In some countries, prisoners are beaten (sometimes to death). This may either be done as a form of torture to obtain information, to frighten the citizenry, or as a method of execution. Prisoners may be beaten with blunt instruments, clubs, rifle butts, sticks or truncheons. They are slapped, kicked or punched. Falanga, blows to the soles of the feet, is a frequent form of torture. Whippings with rope, hide, wire or barbed wire are common. Canning and flogging are still practised as standard or alternative punishments in some countries. Victims have had blankets placed over them; motor tyres placed over the blankets restraining their arms and them beaten through the blankets. Often victims are hung upside down and beaten.
In a recent survey of victims of torture 92% were beaten while in prison.
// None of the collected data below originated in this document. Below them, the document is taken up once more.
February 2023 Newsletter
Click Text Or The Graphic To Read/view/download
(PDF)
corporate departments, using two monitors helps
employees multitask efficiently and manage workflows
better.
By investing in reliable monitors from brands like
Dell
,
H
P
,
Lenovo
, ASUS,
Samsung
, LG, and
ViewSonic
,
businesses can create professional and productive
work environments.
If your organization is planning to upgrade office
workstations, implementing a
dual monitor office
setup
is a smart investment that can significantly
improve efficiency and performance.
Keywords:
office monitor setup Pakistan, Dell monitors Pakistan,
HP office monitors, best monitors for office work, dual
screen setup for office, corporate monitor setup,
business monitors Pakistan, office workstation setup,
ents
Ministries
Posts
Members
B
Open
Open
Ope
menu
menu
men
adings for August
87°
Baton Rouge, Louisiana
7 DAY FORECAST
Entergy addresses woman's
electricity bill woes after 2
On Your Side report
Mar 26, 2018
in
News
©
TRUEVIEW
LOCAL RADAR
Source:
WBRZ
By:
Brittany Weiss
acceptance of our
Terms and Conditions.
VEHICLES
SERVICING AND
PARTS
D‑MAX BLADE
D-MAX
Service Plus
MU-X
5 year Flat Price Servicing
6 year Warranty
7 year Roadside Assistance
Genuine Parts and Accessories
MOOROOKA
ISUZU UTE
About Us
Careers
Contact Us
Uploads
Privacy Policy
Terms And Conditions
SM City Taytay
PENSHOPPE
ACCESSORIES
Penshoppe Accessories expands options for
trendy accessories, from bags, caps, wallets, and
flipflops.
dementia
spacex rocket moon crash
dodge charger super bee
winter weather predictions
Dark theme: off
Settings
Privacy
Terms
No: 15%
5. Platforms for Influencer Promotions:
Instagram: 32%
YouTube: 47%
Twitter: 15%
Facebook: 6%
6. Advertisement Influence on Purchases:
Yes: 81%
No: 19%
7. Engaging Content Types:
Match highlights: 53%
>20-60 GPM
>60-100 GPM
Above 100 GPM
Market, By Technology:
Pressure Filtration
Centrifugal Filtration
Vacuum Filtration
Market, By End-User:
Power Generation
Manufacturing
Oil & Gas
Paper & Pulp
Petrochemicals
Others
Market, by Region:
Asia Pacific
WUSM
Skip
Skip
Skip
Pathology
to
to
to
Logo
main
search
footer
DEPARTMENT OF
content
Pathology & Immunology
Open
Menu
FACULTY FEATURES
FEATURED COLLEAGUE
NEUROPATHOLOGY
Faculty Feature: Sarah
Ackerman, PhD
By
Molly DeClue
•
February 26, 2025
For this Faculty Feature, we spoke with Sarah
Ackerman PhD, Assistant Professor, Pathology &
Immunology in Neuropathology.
Beatings has been reported in the following countries:
[Africa]Angola, Benin, Burundi, Cameroon, Chad, Comoros, Congo, Côte d'Ivoire, Djibouti, Egypt, Ethiopia, Gabon, Ghana, Guinea-Bissau, Kenya, Lesotho, Liberia, Libyan AJ, Madagascar, Mali, Mauritania, Morocco, Mozambique, Namibia, Rwanda, Somalia, South Africa, Tanzania UR, Tunisia, Uganda, Zaire, Zambia, Zimbabwe
[America]Argentina, Bolivia, Brazil, Canada, Chile, Colombia, Costa Rica, Cuba, Dominica, El Salvador, Grenada, Guyana, Haiti, Honduras, Mexico, Paraguay, Peru, Suriname, USA, Uruguay
[Asia]Afghanistan, Bangladesh, China, India, Indonesia, Iran Islamic Rep, Iraq, Israel, Korea Rep, Malaysia, Nepal, Pakistan, Philippines, Saudi Arabia, Singapore, Sri Lanka, Syrian AR, Taiwan (Rep of China)
[Europe]Albania, Bulgaria, Czechoslovakia, Greece, Italy, Poland, Romania, Turkey, USSR, UK, Yugoslavia
Media attention was given in 1993 to the public flogging of an Anglican bishop in the Sudan. He was convicted of adultery and received 80 lashes in accordance with Islamic law.